Shortly after New Year's Day, the diehard members of Ronin Anime are strolling through the Zen-drenched footpaths of the Morikami Museum and Japanese Gardens in Delray Beach. The entrance is guarded by a granite replica of the Chie no Wa Wisdom Ring, which is fashioned after the original that sits near a Buddhist temple in Japan. From that point, a pathway of bamboo thickets, rock gardens, gentle brooks, and bonsai plants evokes the Japanese settings they often see in anime. It's the perfect setting for a group of animaniacs.

In fact, there are signs that in the past, other fans have soaked up the Japanese ambiance: "I love Manga" and other anime graffiti have been carved into the trunks of bamboo in a grove. The Morikami is a virtual clubhouse for anime fans, who idolize Japanese culture.

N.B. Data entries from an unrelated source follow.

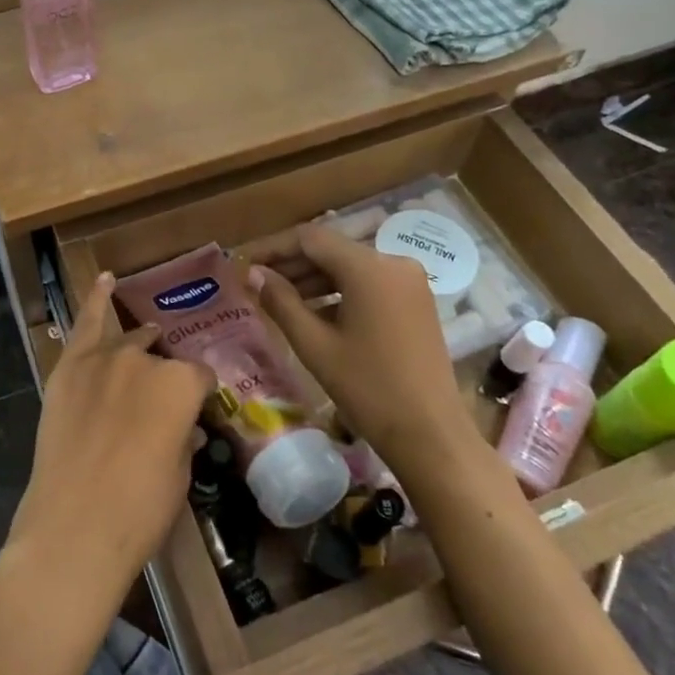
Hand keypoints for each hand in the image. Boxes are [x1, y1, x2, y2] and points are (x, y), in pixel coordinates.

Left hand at [1, 273, 214, 622]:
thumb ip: (183, 435)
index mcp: (180, 384)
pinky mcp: (68, 368)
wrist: (73, 528)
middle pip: (161, 359)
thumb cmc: (139, 510)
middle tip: (161, 406)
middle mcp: (144, 360)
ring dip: (140, 340)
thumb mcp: (179, 474)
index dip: (199, 397)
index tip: (197, 413)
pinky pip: (85, 323)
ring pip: (128, 339)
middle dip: (166, 378)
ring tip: (148, 334)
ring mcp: (102, 359)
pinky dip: (96, 300)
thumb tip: (183, 424)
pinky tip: (106, 280)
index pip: (199, 377)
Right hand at [248, 224, 469, 478]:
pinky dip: (339, 292)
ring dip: (314, 279)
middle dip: (292, 264)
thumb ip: (281, 301)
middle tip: (255, 281)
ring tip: (278, 298)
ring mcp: (409, 282)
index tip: (243, 262)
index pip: (310, 238)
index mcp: (369, 267)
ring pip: (350, 267)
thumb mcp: (315, 345)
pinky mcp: (416, 301)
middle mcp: (393, 262)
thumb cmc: (368, 389)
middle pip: (332, 250)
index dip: (273, 247)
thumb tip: (253, 274)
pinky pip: (369, 283)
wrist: (431, 435)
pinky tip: (314, 313)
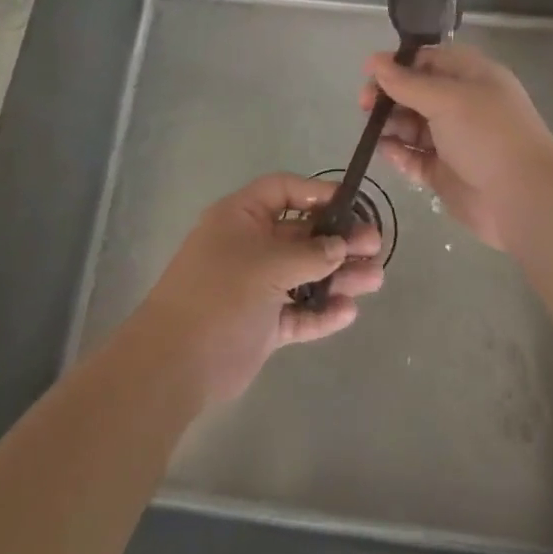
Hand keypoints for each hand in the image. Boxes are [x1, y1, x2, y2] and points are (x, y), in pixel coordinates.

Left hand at [131, 174, 384, 405]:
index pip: (282, 190)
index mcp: (240, 217)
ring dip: (338, 276)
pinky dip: (321, 312)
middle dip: (338, 239)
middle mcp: (249, 246)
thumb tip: (340, 245)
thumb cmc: (221, 294)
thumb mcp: (268, 263)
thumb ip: (310, 253)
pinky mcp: (262, 324)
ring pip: (305, 274)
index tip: (352, 203)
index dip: (317, 192)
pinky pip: (298, 312)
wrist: (176, 363)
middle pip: (301, 234)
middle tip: (375, 245)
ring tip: (375, 279)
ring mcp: (256, 286)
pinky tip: (348, 312)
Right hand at [361, 44, 552, 250]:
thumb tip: (374, 61)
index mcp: (473, 77)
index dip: (399, 64)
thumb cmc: (487, 135)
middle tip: (365, 105)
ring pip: (413, 125)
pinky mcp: (445, 172)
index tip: (369, 73)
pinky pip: (415, 157)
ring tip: (374, 130)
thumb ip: (406, 82)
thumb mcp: (446, 98)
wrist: (523, 198)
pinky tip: (386, 151)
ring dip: (392, 124)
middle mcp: (464, 105)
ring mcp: (455, 140)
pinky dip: (399, 153)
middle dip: (390, 96)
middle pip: (417, 92)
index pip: (429, 60)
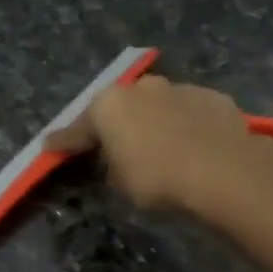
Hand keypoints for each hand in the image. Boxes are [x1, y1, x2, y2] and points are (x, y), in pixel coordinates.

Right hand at [47, 74, 272, 214]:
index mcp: (108, 105)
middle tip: (111, 146)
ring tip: (158, 147)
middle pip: (119, 109)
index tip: (49, 147)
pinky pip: (187, 112)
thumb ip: (112, 167)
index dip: (62, 142)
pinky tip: (191, 144)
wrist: (224, 170)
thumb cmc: (158, 178)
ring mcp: (179, 88)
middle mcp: (140, 88)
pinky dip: (183, 125)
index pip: (77, 128)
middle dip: (114, 125)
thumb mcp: (121, 183)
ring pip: (156, 106)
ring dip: (151, 122)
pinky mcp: (212, 97)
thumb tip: (117, 162)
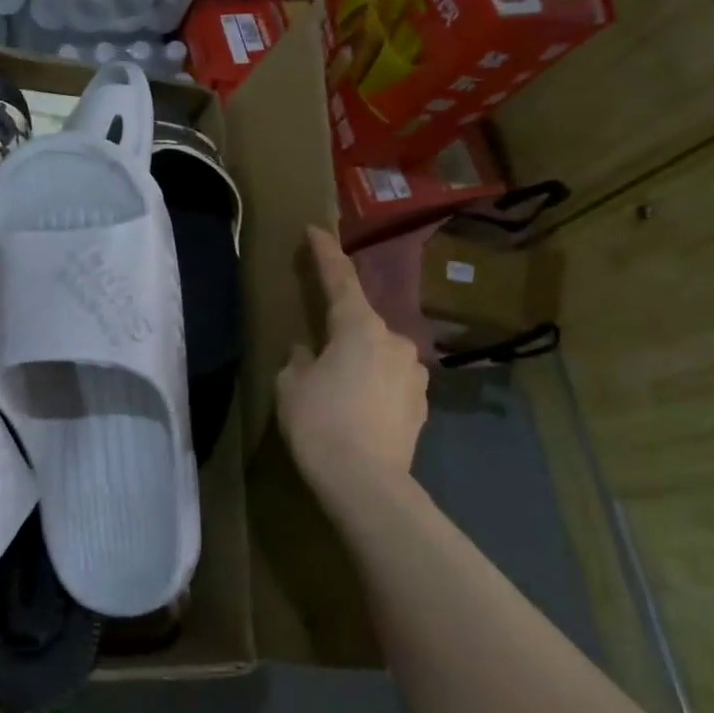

When they reach the Contemplation Pavilion, a small, wooden, gazebo-like structure, they settle in to chatter. They are soon joined by Rob, a member of Orange Anime, a Florida-wide club whose members interact mainly online. Handsome with short, dark hair, Rob declines to give his last name, preferring instead to use his Internet name, Hylian Blood. In his online profile, the 22-year-old Lighthouse Point resident describes himself as a cosplayaholic and professional dork. For the average passerby, he probably lives up to his self-description: He sports a green elf hat, a two-foot plastic Japanese sword, and a T-shirt bearing an elfin image and the logo "Legend at Work." Around his neck hangs a collection of convention passes and Orange Anime ID badges.

"It's just enough so that the anime people who come here will be able to pick me out," he says of his outfit. Indeed, Huffman had caught a glimpse of him earlier and recalled meeting him at a past convention.

The pavilion is a cacophony of anything but contemplation as everyone babbles. "I told some random people at Barnes & Noble because they didn't know there was an anime club in West Palm," one voice rises up. "I said, 'Yes there is!'"

Later, while seated for lunch at the museum's sushi café, the repast discourse inevitably turns to anime, this time to the subject of dubbing versus subtitles.

"If I want to read, I'll look at a magazine," declares Burk, who wears wraparound sunglasses and smiles broadly after each sip of his hot sake.

"It's a lame argument," Rob interjects with a tone that implies this topic is often debated.

"Look, TV was invented so you can look," Burk counters. "I just want to relax and watch."

"Most of us like subtitles because more of the translation gets through," Huffman explains from behind a heap of curried beef, but there's hardly agreement on that either because there's the matter of how to translate.

"Sure, a lot of the dialogue is messed up," Rob says, arguing against ultraliteral translations. "But what's the difference between someone saying, 'This is not an impure act' or if they say, 'I'm not going to get into trouble'? The idea is the same."

But Huffman maintains that shades of meaning reflecting the country's history and religious fables are lost during such translations. "You have a lot of people who don't understand that much about Japanese culture," she says.

Such as the word sayonara. At the conclusion of one particular episode, Piescik points out, a character says sayonara, which in this case carries with it the implication of leaving forever, like he's going to his death. That can't simply be translated into goodbye or the meaning of the scene would be corrupted.

The club reaches a happy accord a short while after lunch as they approach a footbridge over a meandering goldfish-filled stream. Standing guard is a samurai knight, fully decked out in battle armor. Part of the museum's New Year's celebration, the grim-faced samurai stands at attention, his arm extended and holding a steel-tipped lance. The anime lovers recognize one of their own, rush to his side, and pepper him with questions about his armor and gear. Thrusting their cameras at passersby so they record their presence at the event, they mug animatedly in the samurai's shadow.